Fact: Amelia brushed off attempts to bring her up to speed on her plane’s radio communication system. Fleming reports that her radio instructor, Joseph Gurr, was “stunned” that she kept putting him off and ultimately gave him only an hour of her time. Her negligence was costly in the extreme. Nothing was more important in her final hours than establishing radio contact with the Itasca off Howland Island.

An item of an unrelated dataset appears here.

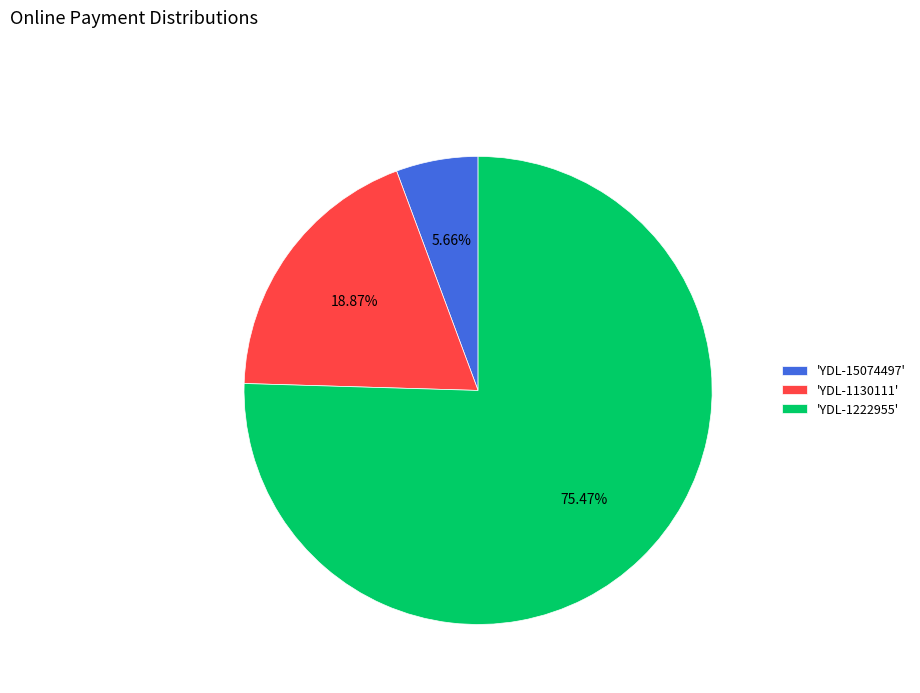

Rank the categories by value from highest to lowest.

'YDL-1222955', 'YDL-1130111', 'YDL-15074497'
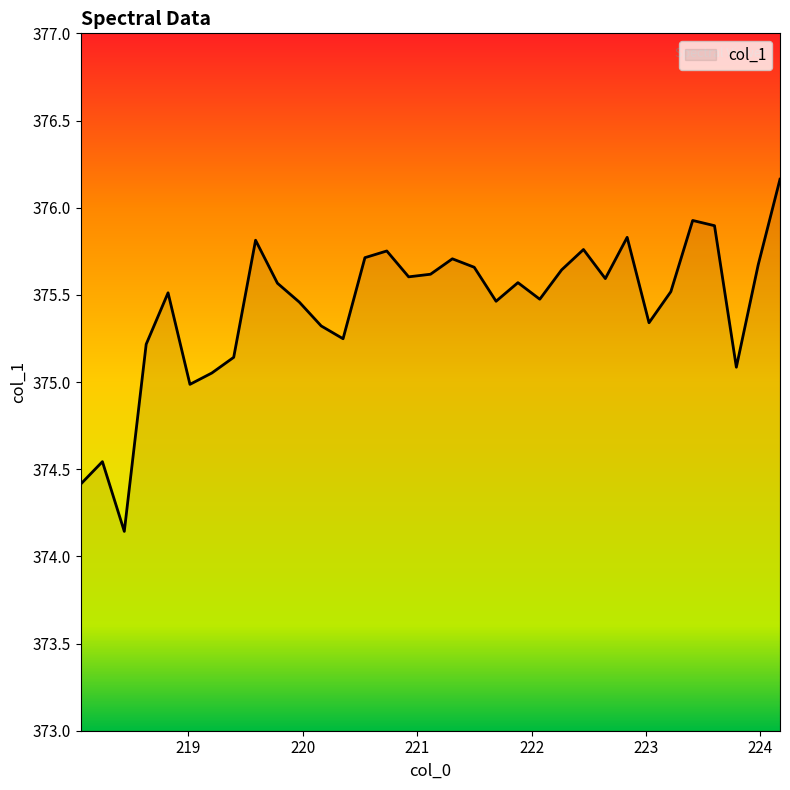

What is the maximum value shown in the chart?

376.2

Another fact: An airfield on the spit of land that was Howland Island in the Pacific was funded by taxpayers (without their knowledge) on the authority of President Roosevelt (whose wife was one of the aviator’s biggest fans).  The two-week search that followed Earhart’s disappearance cost taxpayers an additional $4.9 million (about $60 million today). This in the height of the Depression. It crossed my mind more than once that Amelia Earhart was both foolish and selfish.

And yet…

Three-quarters of the way through the book, I read the following words: “Women, [Earhart] believed, should be encouraged to take chances. They should look beyond the comfort and security of marriage and instead ‘dare to live.'” On the next page, these about Earhart and her students at Purdue University: “Sitting cross-legged on the floor, Amelia led the discussions. ‘They centered around Miss Earhart’s belief that women…really did have choices about what we could do with our lives,’ recalled one student. ‘Study whatever you want,’ she counseled us girls. ‘Don’t let the world push you around.'” In another context these words might have sounded hackneyed to my ears. In the context of Fleming’s narrative, they carried a power that moved me. Was $5 million spent merely on one woman’s quest, or was it, rather, an investment in the cause of millions of Americans? Of course, it was the latter. Earhart inspired untold numbers of women to do what they had been told they couldn’t–to the immense benefit of the nation as a whole.

 

After completing the book, I flipped back the foreword with a deeper understanding of, and a new appreciation for, Fleming’s initial admonition about the —- of truth. These sentences stuck out:

  • “She was a celebrity with an image to maintain and almost everything she told the public was meant to enhance her image.”
  • “So Amelia Earhart (along with her husband George Putnam) took an active role in mythologizing her own life. She led the public to believe that her famous tousled hair was naturally curly, when in fact she took a curling iron to it each day.”
  • “Amelia Earhart was so much more than a pilot. She was a savvy businesswoman (and cutthroat competitor when necessary);…” And Fleming enumerates the professional accomplishments I had just finished reading about

But she ends, of course, with Earhart’s most enduring achievement, captured by the words of Eleanor Roosevelt. They come at the end of the foreword and, more important, of my experience with this important book: “She helped the cause of women by giving them a feeling that there was nothing they could not do.”

Fleming, Candace. Amelia Lost: The Life and Disappearance of Amelia Earhart. New York: Schwartz & Wade Books, 2011: viii, 19, 54, 100, 59, 79, 85, 68, 92, 90, 105, 83-84, viii-ix.